Getz is just one of many students expected to lean on the healthcare industry for employment this year as the part-time job market sinks even further south. Lucky for them, a deluge of aging baby boomers drives one of the healthiest industries today. Seven of the 20 fastest-growing occupations are related to healthcare, according to government data. By 2016, the whole industry is poised to add 3 million new jobs to the 13.6 million that already exist, more than any other field. Many new positions will be office and administrative support jobs that require no medical degree and offer new options for students paying their way through school.

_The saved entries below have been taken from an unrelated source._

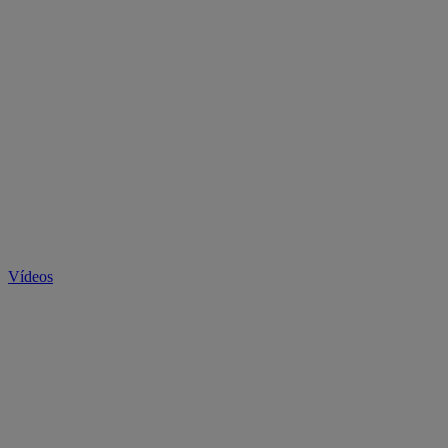
Vídeos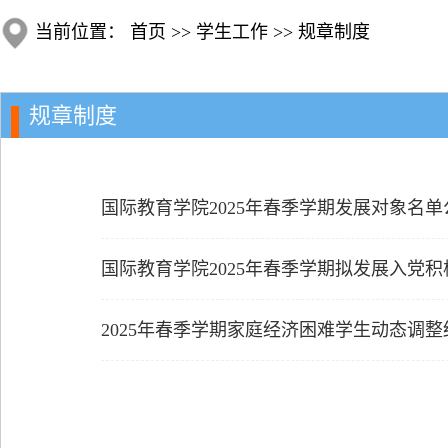
当前位置：
首页
>>
学生工作
>>
规章制度
规章制度
国际教育学院2025年春季学期发展对象名单
国际教育学院2025年春季学期拟发展入党
2025年春季学期家庭经济困难学生动态调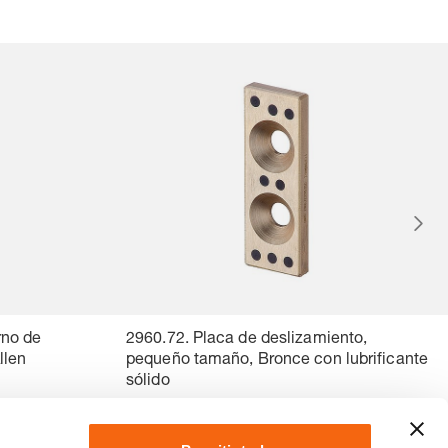
rno de
2960.72. Placa de deslizamiento,
llen
pequeño tamaño, Bronce con lubrificante
sólido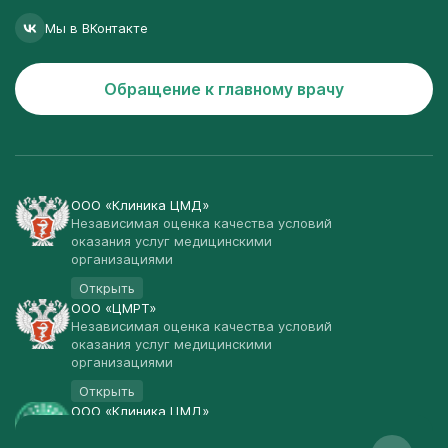
Мы в ВКонтакте
Обращение к главному врачу
ООО «Клиника ЦМД»
Независимая оценка качества условий
оказания услуг медицинскими
организациями
Открыть
ООО «ЦМРТ»
Независимая оценка качества условий
оказания услуг медицинскими
организациями
Открыть
ООО «Клиника ЦМД»
Публичная оферта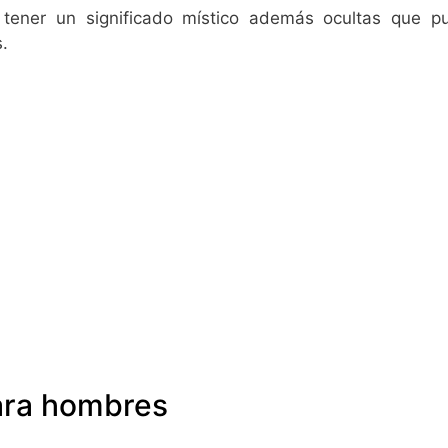
ener un significado místico además ocultas que 
.
ara hombres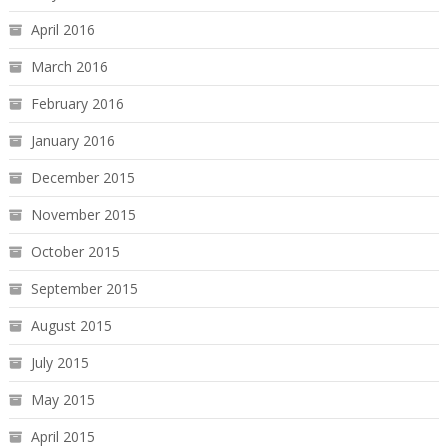
April 2016
March 2016
February 2016
January 2016
December 2015
November 2015
October 2015
September 2015
August 2015
July 2015
May 2015
April 2015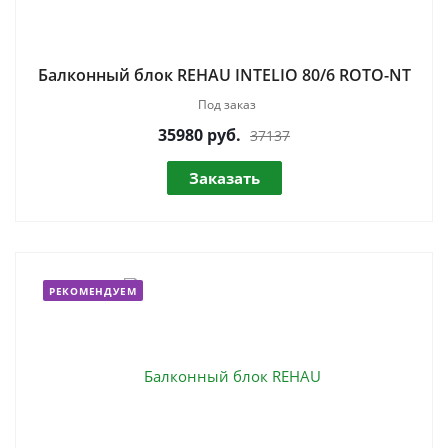
Балконный блок REHAU INTELIO 80/6 ROTO-NT
Под заказ
35980
руб.
37137
Заказать
РЕКОМЕНДУЕМ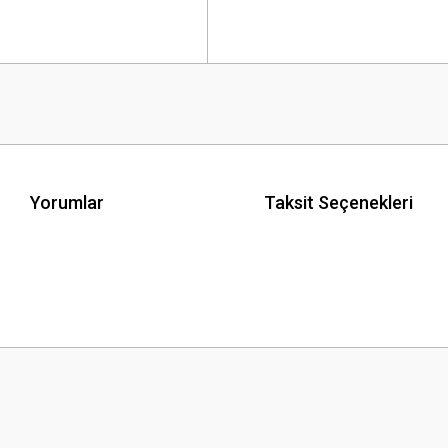
Yorumlar
Taksit Seçenekleri
 yetersiz gördüğünüz noktaları öneri formunu kullanarak tarafımıza iletebilirsini
Bu ürüne ilk yorumu siz yapın!
Yorum Yaz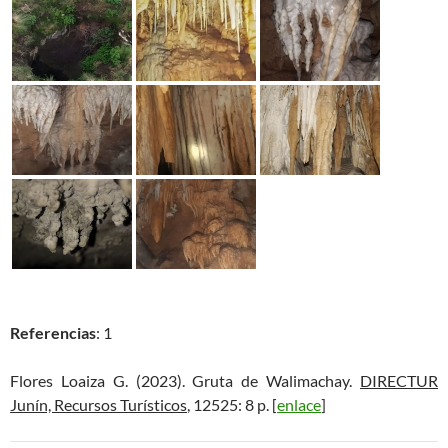
Referencias
: 1
Flores Loaiza G. (2023). Gruta de Walimachay.
DIRECTUR
Junín, Recursos Turísticos
, 12525: 8 p. [
enlace
]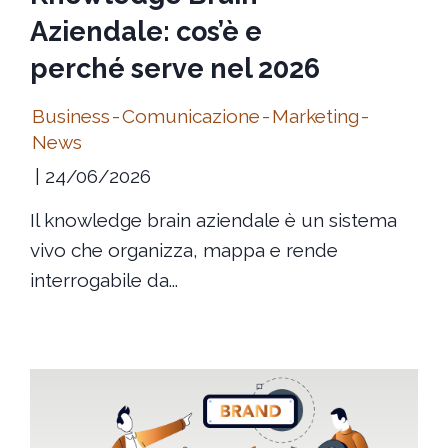
Aziendale: cos’è e
perché serve nel 2026
Business
-
Comunicazione
-
Marketing
-
News
24/06/2026
Il knowledge brain aziendale è un sistema
vivo che organizza, mappa e rende
interrogabile da...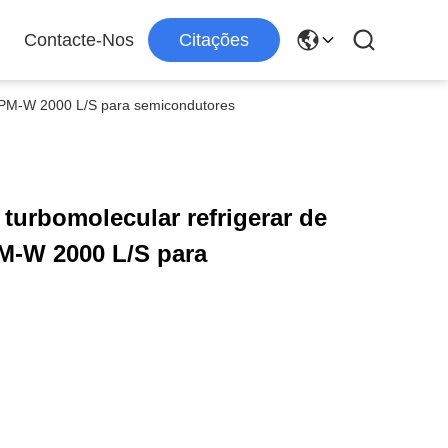
Contacte-Nos
Citações
0PM-W 2000 L/S para semicondutores
turbomolecular refrigerar de
M-W 2000 L/S para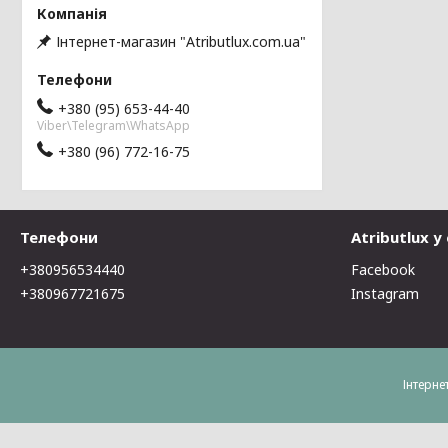
Інтернет-магазин "Atributlux.com.ua"
+380 (95) 653-44-40
Viber\Telegram\WhatsApp
+380 (96) 772-16-75
Телефони
Atributlux 
+380956534440
Facebook
+380967721675
Instagram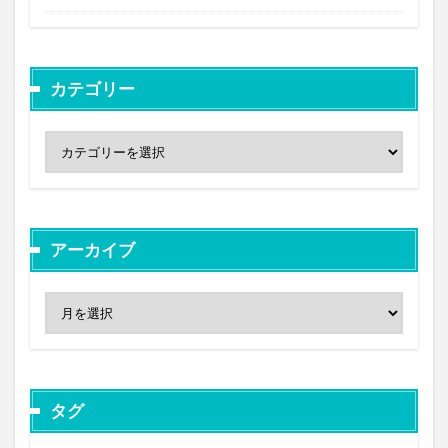
カテゴリー
アーカイブ
タグ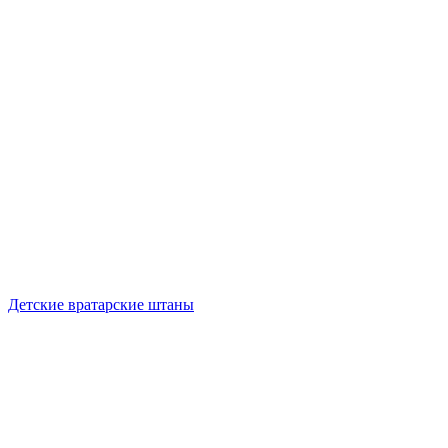
Детские вратарские штаны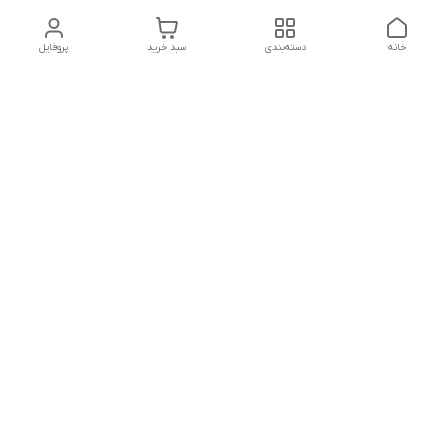
خانه
دسته‌بندی
سبد خرید
پروفایل
تلگرام یا واتساپ با ما در تماس باشید
شماره تماس
09032914623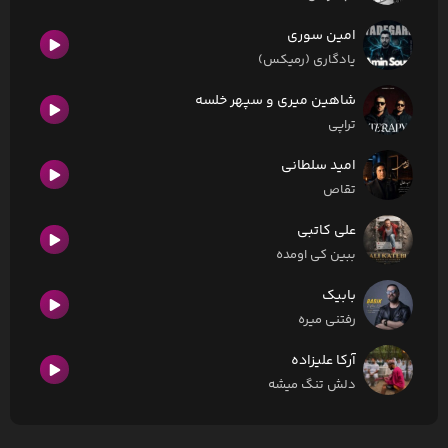
امین سوری
یادگاری (رمیکس)
شاهین میری و سپهر خلسه
تراپی
امید سلطانی
تقاص
علی کاتبی
ببین کی اومده
بابیک
رفتنی میره
آرکا علیزاده
دلش تنگ میشه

When it comes to working one's way through college, the work-study award presented as part of the student's financial aid package should be the first option for most undergraduates. The salary for work-study—typically around the hourly minimum wage for the state in which the college is located—might be lower than for some other jobs. But the income from a work-study job won't affect the expected family contribution in subsequent financial award packages, as money from other jobs can.

When the work-study income isn't enough, students have to turn to a difficult job market. There, healthcare jobs could be their best option. Shawn Boyer, CEO of the hourly-wage job listings website SnagAJob.com, says he's seen an influx of healthcare facilities posting open positions for front-desk attendants, call-center operators, parking valets, hospital retail and cafeteria employees, and data-entry jobs. Wages for these positions often float north of the average retail paycheck, he says.

This is good, because retail jobs seem to be vanishing into thin air. According to a recent nationwide survey commissioned by SnagAJob.com, almost half of hourly-wage employers chose not to hire for seasonal summer positions this year. Toss that in with a bleak back-to-school forecast of more budget tightening and increasing unemployment, and students are left competing against better-qualified applicants for fewer spots and scrambling to support their education.

"Employers can be so much more choosy with the people they are hiring," Boyer says. "It's not the surplus market it was just 18 months ago, when it was in the job-seeker's favor."

Special interests. Senior care is no exception to the healthcare jobs anomaly. By 2016, home health aide positions like Getz's are projected to grow by nearly 50 percent. "There will always be seniors, and they will always need caring for," says Erin Albers, spokesperson for Home Instead's home office in Nebraska.

In more than 800 offices in 15 countries, college students make up roughly 20 percent of Home Instead caregivers, according to the company. Albers says recruiting has been up significantly over the past year, goaded mostly by the growing senior population and a demand for a diverse pool of caregivers with varying interests.

"If we have a client who used to ride horses, we may try and find a caregiver who has that special interest because most times that's more important than the actual service they provide," she says. Albers adds that most students find the job rewarding beyond just the paycheck and flexible hours. "I think anytime you can put on your résumé that you have affected the life of someone else, it's a good thing."